You can watch on YouTube or on Jorgensen’s Facebook page.

Feminists for Liberty is not affiliated with the Libertarian Party (LP) or the Jorgensen campaign, p.s. But we’re always happy to see alternatives to the authoritarianism on display in different forms from both major parties. And Jorgensen seems smart, kind, and able to talk to people about libertarian ideas in a way that isn’t stuffy or insane.

Bonus points that Jorgensen happens to be a woman—the only national candidate in 2020 who is.
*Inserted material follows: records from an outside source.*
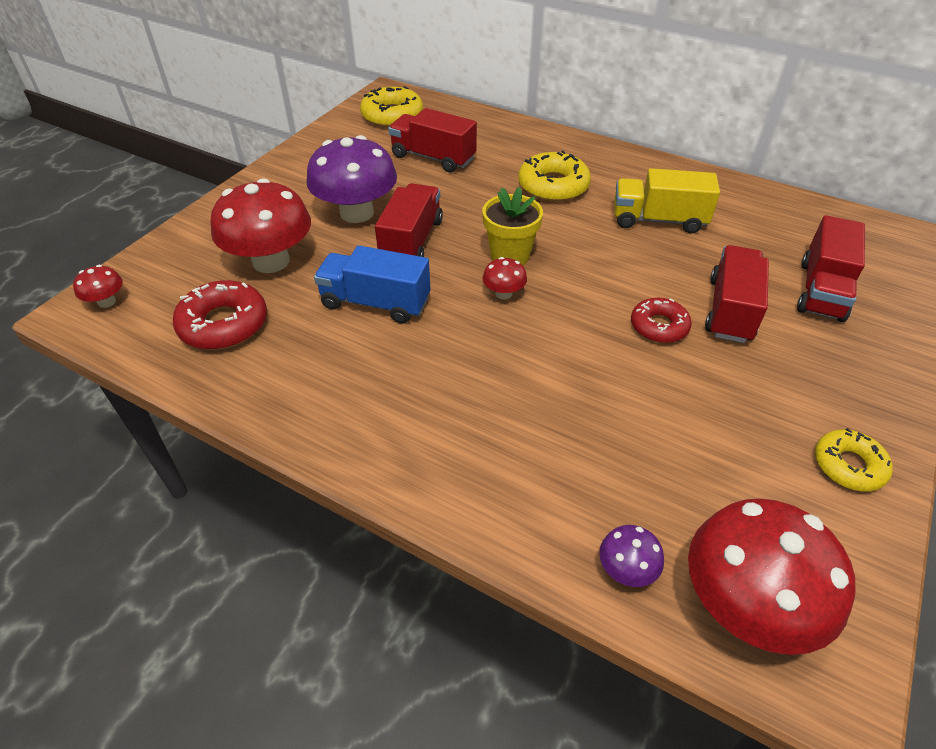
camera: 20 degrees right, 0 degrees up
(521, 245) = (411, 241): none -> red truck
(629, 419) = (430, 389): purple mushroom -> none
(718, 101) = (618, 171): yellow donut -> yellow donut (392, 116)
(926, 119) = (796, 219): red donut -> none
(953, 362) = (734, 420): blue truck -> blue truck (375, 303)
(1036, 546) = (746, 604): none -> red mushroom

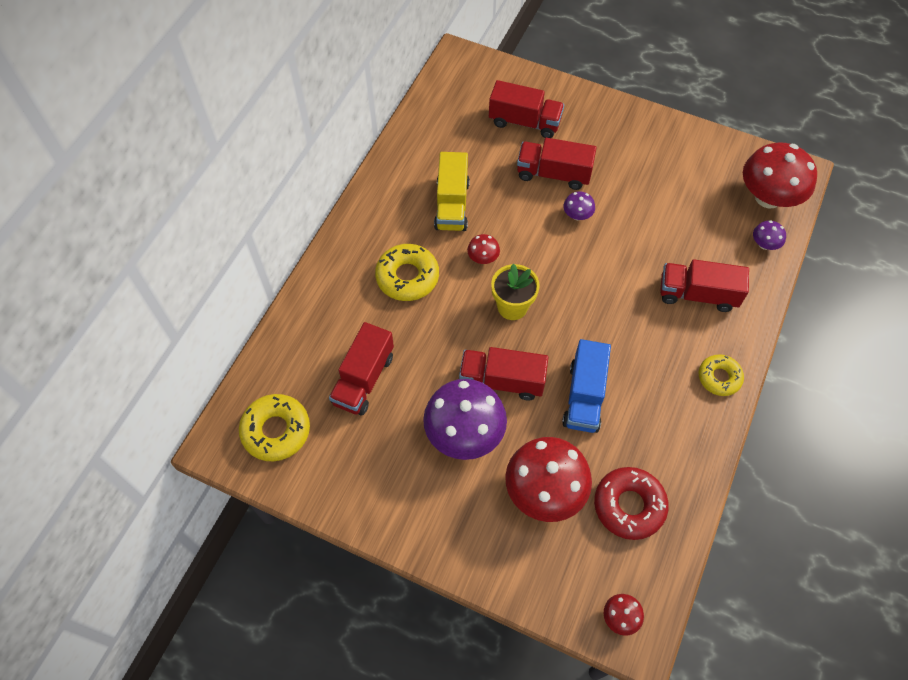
camera: 95 degrees left, 15 degrees up
(504, 293) = (558, 309): red mushroom -> red mushroom (483, 258)
(519, 445) = (697, 294): none -> red truck
(659, 326) = (577, 215): red donut -> purple mushroom
(848, 466) = (672, 140): yellow donut -> yellow donut (719, 377)

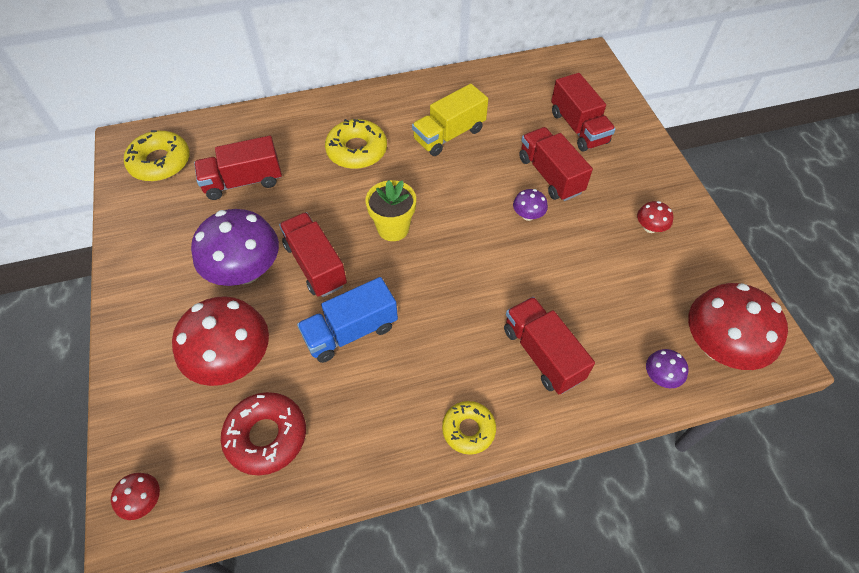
camera: 50 degrees right, 5 degrees down
(483, 258) = (420, 182): red mushroom -> red mushroom (650, 227)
In an election year that marks 100 years of the U.S. Constitution saying voting rights shouldn’t be contingent on sex, it’s nice to see at least one woman on the ballot for president, and especially so because she’s a candidate that carries on the historic feminist and libertarian tradition of respect for individual rights.

For the Libertarian Party—founded in 1971—Jorgensen represents the first female presidential nominee for president in the party’s history.

The LP has, however, had several women as vice presidential nominees, —including Jorgensen, in 1996.

Before her, there was Tonie Nathan in 1972 and, in 1992, Nancy Lord.

Tonie Nathan became the first U.S. woman to get an electoral college vote, when a Virginia Republican elector—Little House on the Prairie co-producer Roger MacBride— broke with GOP instructions to vote for Richard Nixon and cast his nomination for the John Hospers/Tonie Nathan ticket instead. (MacBride himself would be the party’s presidential nominee in 1976).